Subd. 5.Coordination with other organizations.

In fulfilling its duties the office may coordinate, as useful, with stakeholder groups that were represented on the Missing and Murdered Indigenous Women Task Force and state agencies that are responsible for the systems that play a role in investigating, prosecuting, and adjudicating cases involving violence committed against Indigenous women, those who have a role in supporting or advocating for missing or murdered Indigenous women and the people who seek justice for them, and those who represent the interests of Indigenous people.
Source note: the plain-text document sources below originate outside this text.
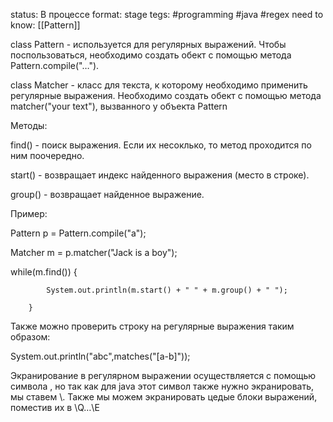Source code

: status: В процессе
format: stage
tegs:  #programming #java #regex 
need to know: [[Pattern]]

class Pattern - используется для регулярных выражений. Чтобы поспользоваться, необходимо создать обект с помощью метода Pattern.compile("…"). 

class Matcher - класс для текста, к которому необходимо применить регулярные выражения. Необходимо создать обект с помощью метода matcher("your text"), вызванного у объекта Pattern 

Методы: 

find() - поиск выражения. Если их несоклько, то метод проходится по ним поочередно. 

start() - возвращает индекс найденного выражения (место в строке). 

group() - возвращает найденное выражение. 

 

Пример: 

Pattern p = Pattern.compile("a"); 

Matcher m = p.matcher("Jack is a boy"); 

 while(m.find()) { 

            System.out.println(m.start() + " " + m.group() + " "); 

        } 

 

Также можно проверить строку на регулярные выражения таким образом: 

System.out.println("abc",matches("[a-b]")); 

 

 

Экранирование в регулярном выражении осуществляется с помощью символа \, но так как для java этот символ также нужно экранировать, мы ставем \\. Также мы можем экранировать цедые блоки выражений, поместив их в \\Q…\\E 

 
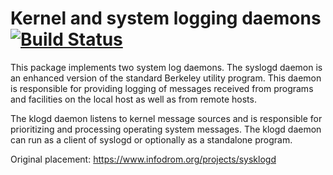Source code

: Kernel and system logging daemons [![Build Status](https://travis-ci.org/legionus/sysklogd.svg?branch=master)](https://travis-ci.org/legionus/sysklogd)
=================================

This package implements two system log daemons. The syslogd daemon is an
enhanced version of the standard Berkeley utility program. This daemon is
responsible for providing logging of messages received from programs and
facilities on the local host as well as from remote hosts.

The klogd daemon listens to kernel message sources and is responsible for
prioritizing and processing operating system messages. The klogd daemon can run
as a client of syslogd or optionally as a standalone program.

Original placement: https://www.infodrom.org/projects/sysklogd

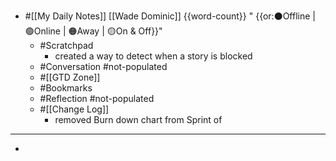 - #[[My Daily Notes]] [[Wade Dominic]] {{word-count}} " {{or:⚫️Offline | 🟢Online | 🟠Away | 🟡On & Off}}"
    - #Scratchpad
        - created a way to detect when a story is blocked
    - #Conversation #not-populated
    - #[[GTD Zone]]
    - #Bookmarks
    - #Reflection #not-populated
    - #[[Change Log]]
        - removed Burn down chart from Sprint of 
- ---
- 
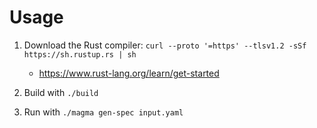 # Usage

1. Download the Rust compiler: `curl --proto '=https' --tlsv1.2 -sSf https://sh.rustup.rs | sh`
    - https://www.rust-lang.org/learn/get-started

2. Build with `./build`

3. Run with `./magma gen-spec input.yaml`

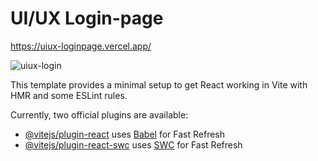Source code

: # UI/UX Login-page

https://uiux-loginpage.vercel.app/

![uiux-login](https://github.com/Mary-Mena21/UIUX-page/assets/85176043/c0fa6b23-5525-4cfd-9c5b-e0e34f65d303)

This template provides a minimal setup to get React working in Vite with HMR and some ESLint rules.

Currently, two official plugins are available:

- [@vitejs/plugin-react](https://github.com/vitejs/vite-plugin-react/blob/main/packages/plugin-react/README.md) uses [Babel](https://babeljs.io/) for Fast Refresh
- [@vitejs/plugin-react-swc](https://github.com/vitejs/vite-plugin-react-swc) uses [SWC](https://swc.rs/) for Fast Refresh
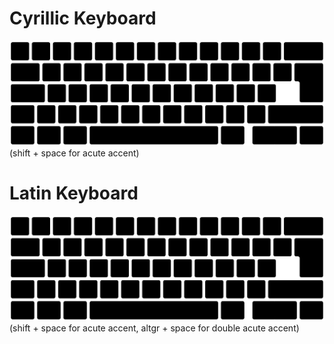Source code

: # Cyrillic Keyboard
![cyrillic layout](https://raw.githubusercontent.com/QualityCroissant/JMW-Keyboard-Layout/1d8994c3542157e8635bc05d16e8a954b2ea37eb/Cyrillic/dist/jmw-cyrl.svg) (shift + space for acute accent)

# Latin Keyboard
![latin layout](https://raw.githubusercontent.com/QualityCroissant/JMW-Keyboard-Layout/1d8994c3542157e8635bc05d16e8a954b2ea37eb/Latin/dist/jmw-latn.svg)
(shift + space for acute accent, altgr + space for double acute accent)
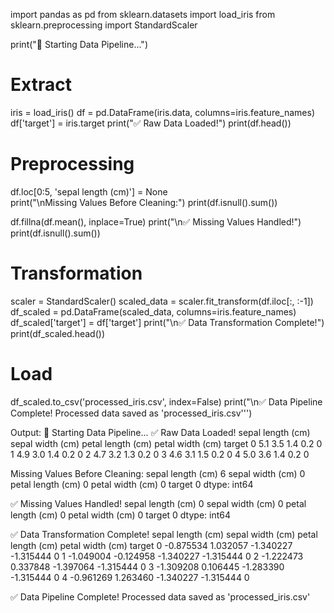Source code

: import pandas as pd
from sklearn.datasets import load_iris
from sklearn.preprocessing import StandardScaler

print("🚀 Starting Data Pipeline...")

# Extract
iris = load_iris()
df = pd.DataFrame(iris.data, columns=iris.feature_names)
df['target'] = iris.target
print("✅ Raw Data Loaded!")
print(df.head())

# Preprocessing
df.loc[0:5, 'sepal length (cm)'] = None  
print("\nMissing Values Before Cleaning:")
print(df.isnull().sum())

df.fillna(df.mean(), inplace=True)
print("\n✅ Missing Values Handled!")
print(df.isnull().sum())

# Transformation
scaler = StandardScaler()
scaled_data = scaler.fit_transform(df.iloc[:, :-1])
df_scaled = pd.DataFrame(scaled_data, columns=iris.feature_names)
df_scaled['target'] = df['target']
print("\n✅ Data Transformation Complete!")
print(df_scaled.head())

# Load
df_scaled.to_csv('processed_iris.csv', index=False)
print("\n✅ Data Pipeline Complete! Processed data saved as 'processed_iris.csv''')

Output:
🚀 Starting Data Pipeline...
✅ Raw Data Loaded!
   sepal length (cm)  sepal width (cm)  petal length (cm)  petal width (cm)  target
0                5.1               3.5                1.4               0.2       0
1                4.9               3.0                1.4               0.2       0
2                4.7               3.2                1.3               0.2       0
3                4.6               3.1                1.5               0.2       0
4                5.0               3.6                1.4               0.2       0

Missing Values Before Cleaning:
sepal length (cm)    6
sepal width (cm)     0
petal length (cm)    0
petal width (cm)     0
target               0
dtype: int64

✅ Missing Values Handled!
sepal length (cm)    0
sepal width (cm)     0
petal length (cm)    0
petal width (cm)     0
target               0
dtype: int64

✅ Data Transformation Complete!
   sepal length (cm)  sepal width (cm)  petal length (cm)  petal width (cm)  target
0          -0.875534          1.032057          -1.340227         -1.315444       0
1          -1.049004         -0.124958          -1.340227         -1.315444       0
2          -1.222473          0.337848          -1.397064         -1.315444       0
3          -1.309208          0.106445          -1.283390         -1.315444       0
4          -0.961269          1.263460          -1.340227         -1.315444       0

✅ Data Pipeline Complete! Processed data saved as 'processed_iris.csv'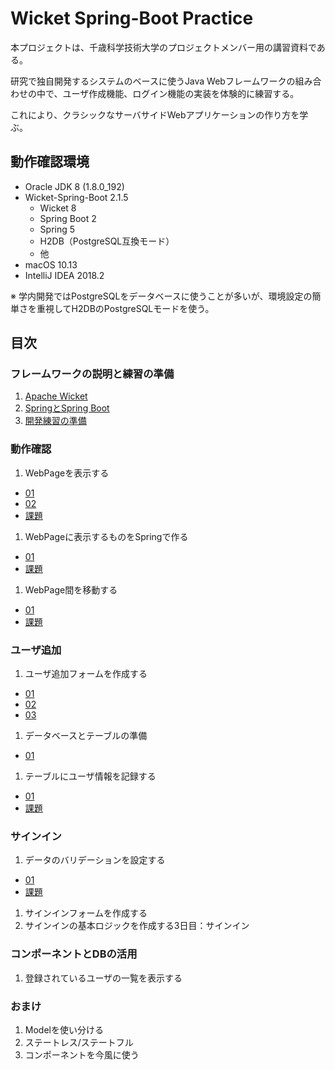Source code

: # Wicket Spring-Boot Practice

本プロジェクトは、千歳科学技術大学のプロジェクトメンバー用の講習資料である。

研究で独自開発するシステムのベースに使うJava Webフレームワークの組み合わせの中で、ユーザ作成機能、ログイン機能の実装を体験的に練習する。

これにより、クラシックなサーバサイドWebアプリケーションの作り方を学ぶ。

## 動作確認環境

- Oracle JDK 8 (1.8.0_192)
- Wicket-Spring-Boot 2.1.5
    - Wicket 8
    - Spring Boot 2
    - Spring 5
    - H2DB（PostgreSQL互換モード）
    - 他
- macOS 10.13
- IntelliJ IDEA 2018.2

※ 学内開発ではPostgreSQLをデータベースに使うことが多いが、環境設定の簡単さを重視してH2DBのPostgreSQLモードを使う。

## 目次

### フレームワークの説明と練習の準備

1. [Apache Wicket](doc/A01/01.md)
1. [SpringとSpring Boot](doc/A02/01.md)
1. [開発練習の準備](doc/A03/01.md)

### 動作確認

1. WebPageを表示する
  - [01](doc/B01/01.md)
  - [02](doc/B01/02.md)
  - [課題](doc/B01/03.md)
1. WebPageに表示するものをSpringで作る
  - [01](doc/B02/01.md)
  - [課題](doc/B02/02.md)
1. WebPage間を移動する
  - [01](doc/B03/01.md)
  - [課題](doc/B03/02.md)

### ユーザ追加

1. ユーザ追加フォームを作成する
  - [01](doc/C01/01.md)
  - [02](doc/C01/02.md)
  - [03](doc/C01/03.md)
1. データベースとテーブルの準備
  - [01](doc/C02/01.md)
1. テーブルにユーザ情報を記録する
  - [01](doc/C03/01.md)
  - [課題](doc/C03/02.md)

### サインイン

1. データのバリデーションを設定する
  - [01](doc/D1/01.md)
  - [課題](doc/D1/02.md)
1. サインインフォームを作成する
1. サインインの基本ロジックを作成する3日目：サインイン

### コンポーネントとDBの活用

1. 登録されているユーザの一覧を表示する

### おまけ

1. Modelを使い分ける
1. ステートレス/ステートフル
1. コンポーネントを今風に使う
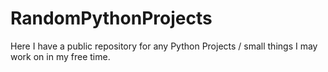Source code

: # RandomPythonProjects

Here I have a public repository for any Python Projects / small things I may work on in my free time.
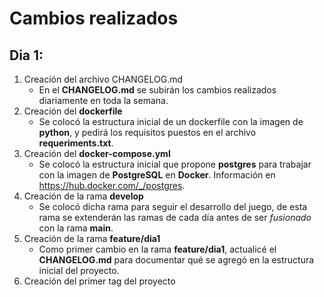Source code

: # Cambios realizados

## Dia 1:

1. Creación del archivo CHANGELOG.md
    - En el **CHANGELOG.md** se subirán los cambios realizados diariamente en toda la semana.
2. Creación del **dockerfile**
    - Se colocó la estructura inicial de un dockerfile con la imagen de **python**, y pedirá los requisitos puestos en el archivo **requeriments.txt**. 
3. Creación del **docker-compose.yml**
    - Se colocó la estructura inicial que propone **postgres** para trabajar con la imagen de **PostgreSQL** en **Docker**. 
    Información en https://hub.docker.com/_/postgres. 
4. Creación de la rama **develop**
    - Se colocó dicha rama para seguir el desarrollo del juego, de esta rama se extenderán las ramas de cada día antes de ser *fusionado* con la rama **main**.
5. Creación de la rama **feature/dia1**
    - Como primer cambio en la rama **feature/dia1**, actualicé el **CHANGELOG.md** para documentar qué se agregó en la estructura inicial del proyecto.
6. Creación del primer tag del proyecto
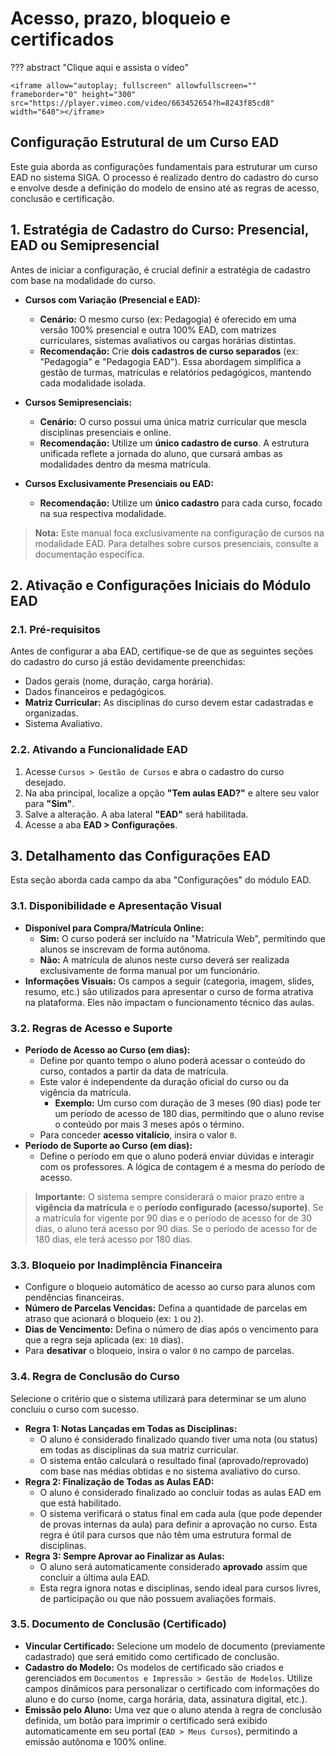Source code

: # Acesso, prazo, bloqueio e certificados

??? abstract "Clique aqui e assista o vídeo"

    <iframe allow="autoplay; fullscreen" allowfullscreen="" frameborder="0" height="300" src="https://player.vimeo.com/video/663452654?h=8243f85cd8" width="640"></iframe>

## **Configuração Estrutural de um Curso EAD**

Este guia aborda as configurações fundamentais para estruturar um curso EAD no sistema SIGA. O processo é realizado dentro do cadastro do curso e envolve desde a definição do modelo de ensino até as regras de acesso, conclusão e certificação.

## **1. Estratégia de Cadastro do Curso: Presencial, EAD ou Semipresencial**

Antes de iniciar a configuração, é crucial definir a estratégia de cadastro com base na modalidade do curso.

- **Cursos com Variação (Presencial e EAD):**

  - **Cenário:** O mesmo curso (ex: Pedagogia) é oferecido em uma versão 100% presencial e outra 100% EAD, com matrizes curriculares, sistemas avaliativos ou cargas horárias distintas.
  - **Recomendação:** Crie **dois cadastros de curso separados** (ex: "Pedagogia" e "Pedagogia EAD"). Essa abordagem simplifica a gestão de turmas, matrículas e relatórios pedagógicos, mantendo cada modalidade isolada.

- **Cursos Semipresenciais:**

  - **Cenário:** O curso possui uma única matriz curricular que mescla disciplinas presenciais e online.
  - **Recomendação:** Utilize um **único cadastro de curso**. A estrutura unificada reflete a jornada do aluno, que cursará ambas as modalidades dentro da mesma matrícula.

- **Cursos Exclusivamente Presenciais ou EAD:**
  - **Recomendação:** Utilize um **único cadastro** para cada curso, focado na sua respectiva modalidade.

> **Nota:** Este manual foca exclusivamente na configuração de cursos na modalidade EAD. Para detalhes sobre cursos presenciais, consulte a documentação específica.

## **2. Ativação e Configurações Iniciais do Módulo EAD**

### **2.1. Pré-requisitos**

Antes de configurar a aba EAD, certifique-se de que as seguintes seções do cadastro do curso já estão devidamente preenchidas:

- Dados gerais (nome, duração, carga horária).
- Dados financeiros e pedagógicos.
- **Matriz Curricular:** As disciplinas do curso devem estar cadastradas e organizadas.
- Sistema Avaliativo.

### **2.2. Ativando a Funcionalidade EAD**

1.  Acesse `Cursos > Gestão de Cursos` e abra o cadastro do curso desejado.
2.  Na aba principal, localize a opção **"Tem aulas EAD?"** e altere seu valor para **"Sim"**.
3.  Salve a alteração. A aba lateral **"EAD"** será habilitada.
4.  Acesse a aba **EAD > Configurações**.

## **3. Detalhamento das Configurações EAD**

Esta seção aborda cada campo da aba "Configurações" do módulo EAD.

### **3.1. Disponibilidade e Apresentação Visual**

- **Disponível para Compra/Matrícula Online:**
  - **Sim:** O curso poderá ser incluído na "Matrícula Web", permitindo que alunos se inscrevam de forma autônoma.
  - **Não:** A matrícula de alunos neste curso deverá ser realizada exclusivamente de forma manual por um funcionário.
- **Informações Visuais:** Os campos a seguir (categoria, imagem, slides, resumo, etc.) são utilizados para apresentar o curso de forma atrativa na plataforma. Eles não impactam o funcionamento técnico das aulas.

### **3.2. Regras de Acesso e Suporte**

- **Período de Acesso ao Curso (em dias):**
  - Define por quanto tempo o aluno poderá acessar o conteúdo do curso, contados a partir da data de matrícula.
  - Este valor é independente da duração oficial do curso ou da vigência da matrícula.
    - **Exemplo:** Um curso com duração de 3 meses (90 dias) pode ter um período de acesso de 180 dias, permitindo que o aluno revise o conteúdo por mais 3 meses após o término.
  - Para conceder **acesso vitalício**, insira o valor `0`.
- **Período de Suporte ao Curso (em dias):**
  - Define o período em que o aluno poderá enviar dúvidas e interagir com os professores. A lógica de contagem é a mesma do período de acesso.

> **Importante:** O sistema sempre considerará o maior prazo entre a **vigência da matrícula** e o **período configurado (acesso/suporte)**. Se a matrícula for vigente por 90 dias e o período de acesso for de 30 dias, o aluno terá acesso por 90 dias. Se o período de acesso for de 180 dias, ele terá acesso por 180 dias.

### **3.3. Bloqueio por Inadimplência Financeira**

- Configure o bloqueio automático de acesso ao curso para alunos com pendências financeiras.
- **Número de Parcelas Vencidas:** Defina a quantidade de parcelas em atraso que acionará o bloqueio (ex: `1` ou `2`).
- **Dias de Vencimento:** Defina o número de dias após o vencimento para que a regra seja aplicada (ex: `10` dias).
- Para **desativar** o bloqueio, insira o valor `0` no campo de parcelas.

### **3.4. Regra de Conclusão do Curso**

Selecione o critério que o sistema utilizará para determinar se um aluno concluiu o curso com sucesso.

- **Regra 1: Notas Lançadas em Todas as Disciplinas:**
  - O aluno é considerado finalizado quando tiver uma nota (ou status) em todas as disciplinas da sua matriz curricular.
  - O sistema então calculará o resultado final (aprovado/reprovado) com base nas médias obtidas e no sistema avaliativo do curso.
- **Regra 2: Finalização de Todas as Aulas EAD:**
  - O aluno é considerado finalizado ao concluir todas as aulas EAD em que está habilitado.
  - O sistema verificará o status final em cada aula (que pode depender de provas internas da aula) para definir a aprovação no curso. Esta regra é útil para cursos que não têm uma estrutura formal de disciplinas.
- **Regra 3: Sempre Aprovar ao Finalizar as Aulas:**
  - O aluno será automaticamente considerado **aprovado** assim que concluir a última aula EAD.
  - Esta regra ignora notas e disciplinas, sendo ideal para cursos livres, de participação ou que não possuem avaliações formais.

### **3.5. Documento de Conclusão (Certificado)**

- **Vincular Certificado:** Selecione um modelo de documento (previamente cadastrado) que será emitido como certificado de conclusão.
- **Cadastro do Modelo:** Os modelos de certificado são criados e gerenciados em `Documentos e Impressão > Gestão de Modelos`. Utilize campos dinâmicos para personalizar o certificado com informações do aluno e do curso (nome, carga horária, data, assinatura digital, etc.).
- **Emissão pelo Aluno:** Uma vez que o aluno atenda à regra de conclusão definida, um botão para imprimir o certificado será exibido automaticamente em seu portal (`EAD > Meus Cursos`), permitindo a emissão autônoma e 100% online.
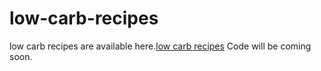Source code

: # low-carb-recipes
low carb recipes are available here.<a href="https://metavideos.com/video/39182738/low-carb-blender-chocolate-mousse-recipe">low carb recipes</a>
Code will be coming soon.

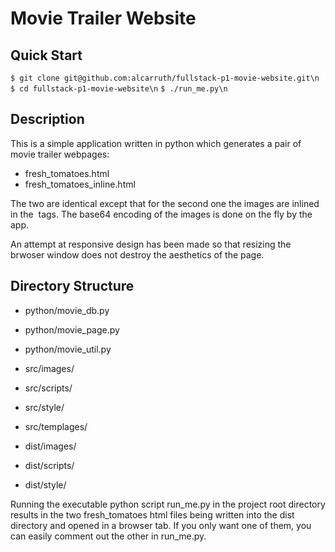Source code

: 

# Movie Trailer Website

## Quick Start

 `$ git clone git@github.com:alcarruth/fullstack-p1-movie-website.git\n`
 `$ cd fullstack-p1-movie-website\n`
 `$ ./run_me.py\n`

## Description 

This is a simple application written in python which generates a
pair of movie trailer webpages:

 * fresh_tomatoes.html
 * fresh_tomatoes_inline.html

The two are identical except that for the second one the images
are inlined in the <img> tags.  The base64 encoding of the images
is done on the fly by the app.

An attempt at responsive design has been made so that resizing the
brwoser window does not destroy the aesthetics of the page.

## Directory Structure

 * python/movie_db.py
 * python/movie_page.py
 * python/movie_util.py

 * src/images/
 * src/scripts/
 * src/style/
 * src/templages/

 * dist/images/
 * dist/scripts/
 * dist/style/

Running the executable python script run_me.py in the project root directory 
results in the two fresh_tomatoes html files being written into the dist 
directory and opened in a browser tab.  If you only want one of them, you 
can easily comment out the other in run_me.py.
This includes the following entities: Minnesota Chiefs of Police Association; Minnesota Sheriffs' Association; Bureau of Criminal Apprehension; Minnesota Police and Peace Officers Association; Tribal law enforcement; Minnesota County Attorneys Association; United States Attorney's Office; juvenile courts; Minnesota Coroners' and Medical Examiners' Association; United States Coast Guard; state agencies, including the Departments of Health, Human Services, Education, Corrections, and Public Safety; the Minnesota Indian Affairs Council; service providers who offer legal services, advocacy, and other services to Indigenous women and girls; the Minnesota Indian Women's Sexual Assault Coalition; Mending the Sacred Hoop; Indian health organizations; Indigenous women and girls who are survivors; the 11 Tribal nations that share geography with Minnesota; and organizations and leadership from urban and statewide American Indian communities.

Subd. 6.Reports.

The office must report on measurable outcomes achieved to meet its statutory duties, along with specific objectives and outcome measures proposed for the following year. The report must include data and statistics on missing and murdered Indigenous women, children, and Two-Spirit relatives in Minnesota, including names, dates of disappearance, and dates of death, to the extent the data is publicly available. The report must also identify and describe the work of any reward advisory group and itemize the expenditures of the Gaagige-Mikwendaagoziwag reward account, if any. The office must submit the report by January 15 each year to the chairs and ranking minority members of the legislative committees with primary jurisdiction over public safety.

Subd. 7.Grants.

The office may apply for and receive grants from public and private entities for purposes of carrying out the office's duties under this section.

Subd. 8.Access to data.

Notwithstanding section 13.384 or 13.85, the director has access to corrections and detention data and medical data maintained by an agency and classified as private data on individuals or confidential data on individuals to the extent the data is necessary for the office to perform its duties under this section.